La crise qui s’annonce (GFC2) et qui semble encore plus inéluctable que la première tant le mécanisme qui l’anime est puissant et général, largement au-delà du financier et de l’économique, sera nécessairement d’une toute autre substance ; ce sera une crise de dissolution, et là se trouve bien son aspect “féral”. Le monde organisé, après des à-coups de plus en plus brutaux et déstructurants, a perdu toutes ses structures civilisationnelles en devenant une contre-civilisation absolue, et il s’effondre avec le processus d’un retour à la sauvagerie. Il s’agit d’ailleurs d’une “sauvagerie” par rapport à la contre-civilisation qui se dissout, qui est elle-même une structure de complète subversion avec des aspects de “sauvagerie” qui vont avec, dont les règles entretiennent désormais un désordre inégal et cruel, absolument déstructurant ; par conséquent le terme “sauvagerie” pour la situation à venir, qui a valeur de logique théorique, n’a certainement pas, et de loin, toute la connotation négative qu’on serait porté à lui attribuer. L’analogie inévitable qui revient ces derniers jours avec la Grande Dépression, soit le krach de 1929, soit la relance de la crise en 1936-1937 pour les USA, cette analogie n’a plus aucune pertinence.

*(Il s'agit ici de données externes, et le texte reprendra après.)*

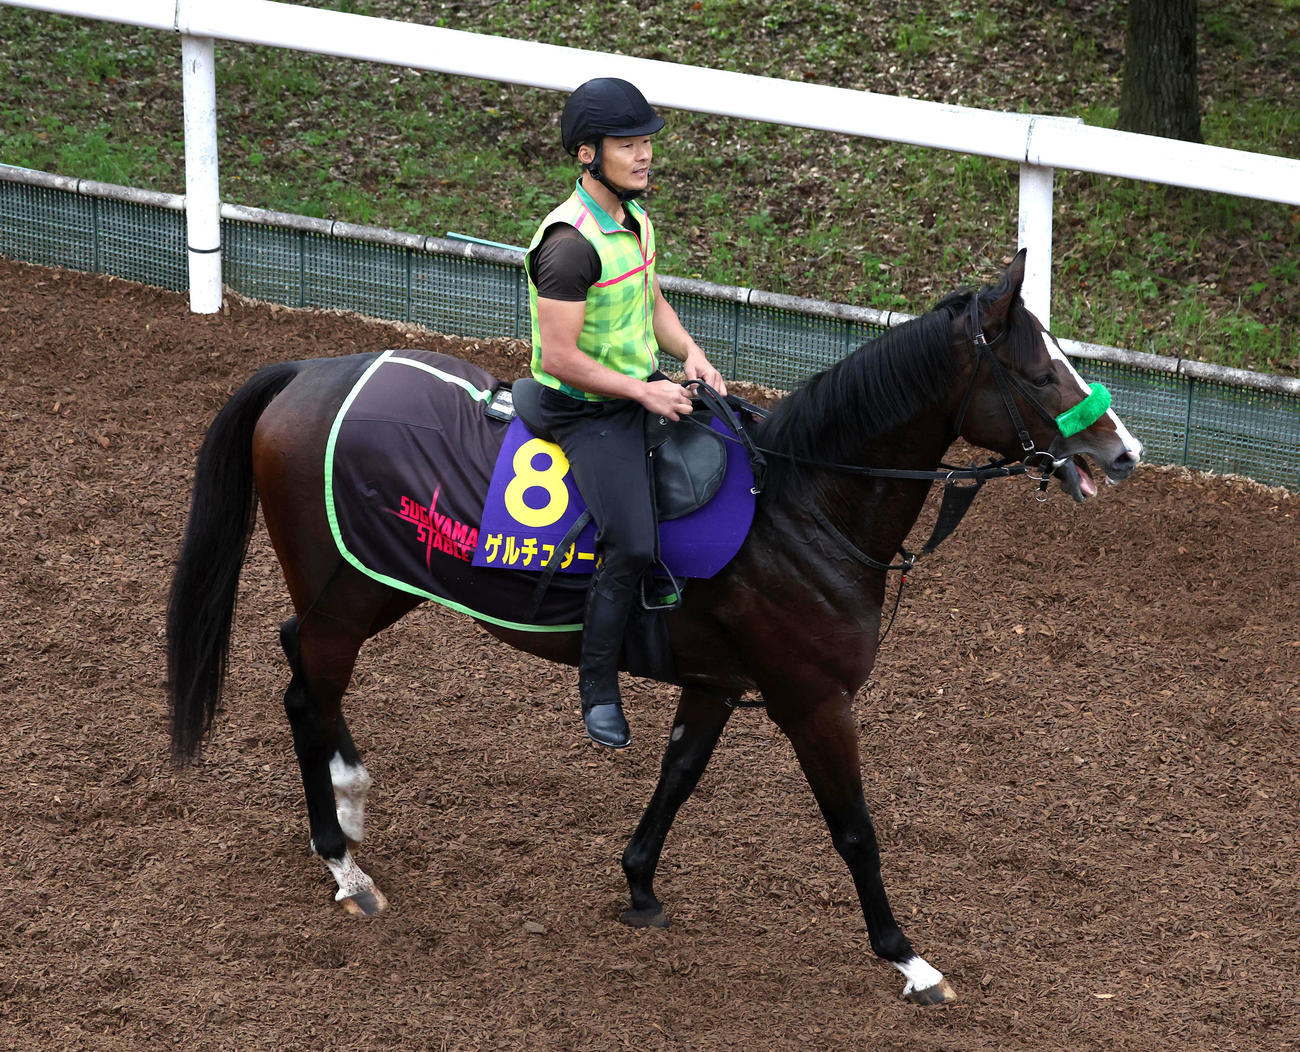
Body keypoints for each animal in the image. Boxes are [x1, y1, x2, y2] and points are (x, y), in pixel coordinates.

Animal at [166, 250, 1141, 1005]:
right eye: (1039, 372)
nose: (1122, 452)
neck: (801, 505)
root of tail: (308, 372)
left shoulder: (717, 682)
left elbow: (678, 777)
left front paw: (638, 882)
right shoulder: (814, 701)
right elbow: (855, 829)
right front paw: (908, 959)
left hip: (380, 583)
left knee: (302, 663)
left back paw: (348, 796)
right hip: (356, 592)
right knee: (305, 686)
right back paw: (343, 857)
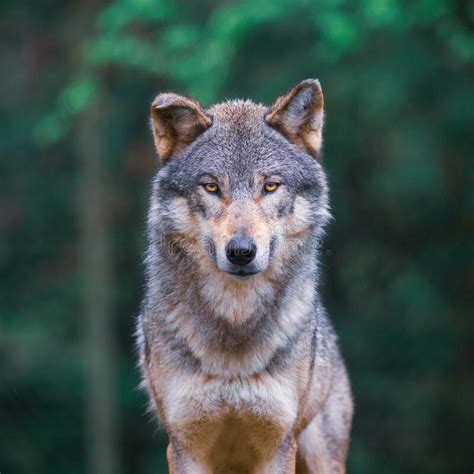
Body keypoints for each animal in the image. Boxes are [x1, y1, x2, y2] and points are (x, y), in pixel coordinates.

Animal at [136, 79, 352, 472]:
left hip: (320, 456)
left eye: (270, 186)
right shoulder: (185, 446)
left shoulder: (278, 445)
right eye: (211, 187)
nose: (240, 252)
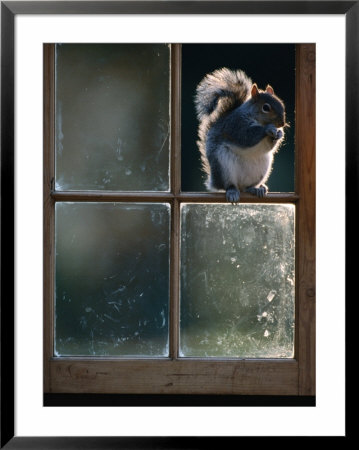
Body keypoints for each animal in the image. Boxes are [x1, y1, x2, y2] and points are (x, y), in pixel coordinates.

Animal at [195, 67, 288, 201]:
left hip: (261, 169)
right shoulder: (236, 125)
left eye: (281, 104)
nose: (282, 123)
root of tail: (214, 181)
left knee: (245, 187)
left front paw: (279, 134)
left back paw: (256, 189)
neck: (255, 118)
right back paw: (232, 191)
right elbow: (246, 137)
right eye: (266, 108)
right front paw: (268, 128)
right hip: (223, 166)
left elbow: (269, 146)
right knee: (229, 185)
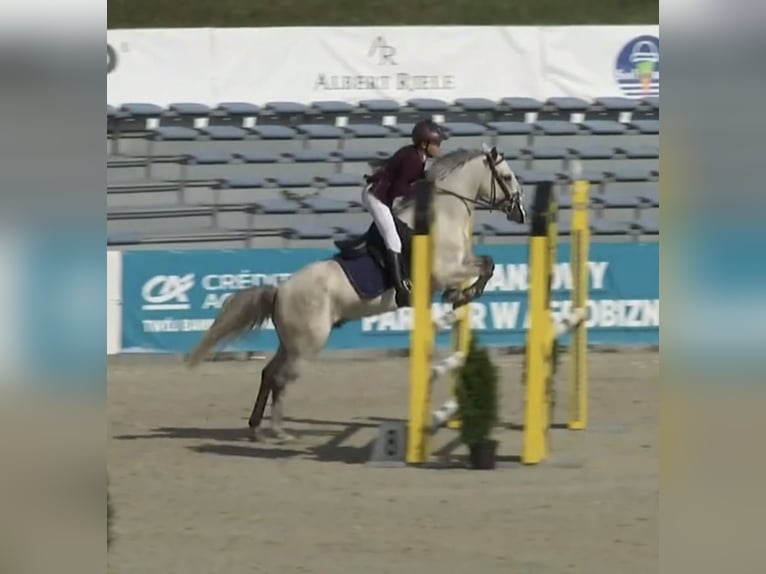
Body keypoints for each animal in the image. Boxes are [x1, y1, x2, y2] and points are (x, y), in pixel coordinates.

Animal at [186, 144, 526, 441]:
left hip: (292, 343)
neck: (442, 215)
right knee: (281, 379)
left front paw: (459, 296)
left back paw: (257, 429)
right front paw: (464, 295)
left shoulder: (458, 265)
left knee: (269, 374)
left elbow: (487, 263)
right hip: (307, 345)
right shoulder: (444, 271)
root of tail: (280, 290)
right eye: (507, 177)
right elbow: (486, 267)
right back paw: (279, 431)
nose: (519, 212)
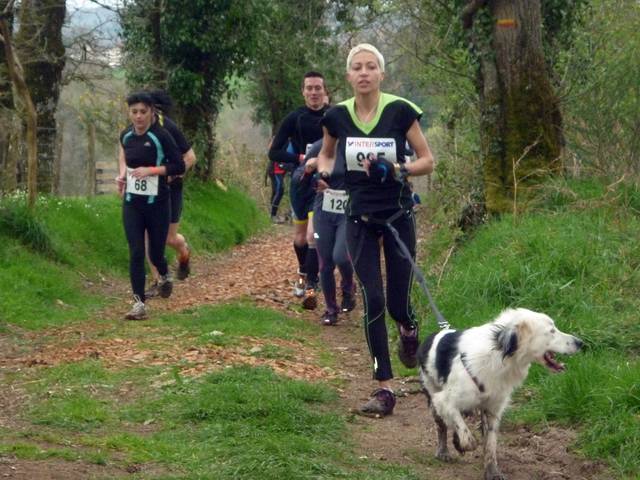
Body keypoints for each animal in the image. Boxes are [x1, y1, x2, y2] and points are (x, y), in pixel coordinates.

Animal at [417, 308, 583, 480]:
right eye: (551, 331)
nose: (580, 343)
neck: (498, 355)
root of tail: (429, 338)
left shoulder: (493, 409)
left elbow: (490, 444)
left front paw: (492, 472)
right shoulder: (444, 400)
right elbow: (466, 434)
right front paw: (464, 444)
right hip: (432, 393)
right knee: (441, 425)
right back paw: (443, 451)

Il s’agissait, dans les années 1930, de la crise d’un système spécifique et identifié (le système capitaliste), dont l’issue fatale fut écarté par la guerre. Aujourd’hui, c’est une crise de civilisation devenue une contre-civilisation, qui est déjà la chute de cet artefact monstrueux, ou la Chute tout court. Ce n’est pas une guerre qui nous attend, qui concerne un temps dépassé et obsolète, mais des événements bien plus fondamentaux.
Par conséquent, affutons nos acronymes… GFC2 n’est pas GFC2, mais bien GCC tout court, sans numérotation, – pour “Great Civilisationnal Crisis” (ou in French, les deux acronymes correspondant pour une fois, “Grande Crise Civilisationnelle”) ; ou encore, si l’on préfère la sophistication, GCCC (“Grande Crise de la Contre-Civilisation”, ou “Great Counter-Civilization Crisis”).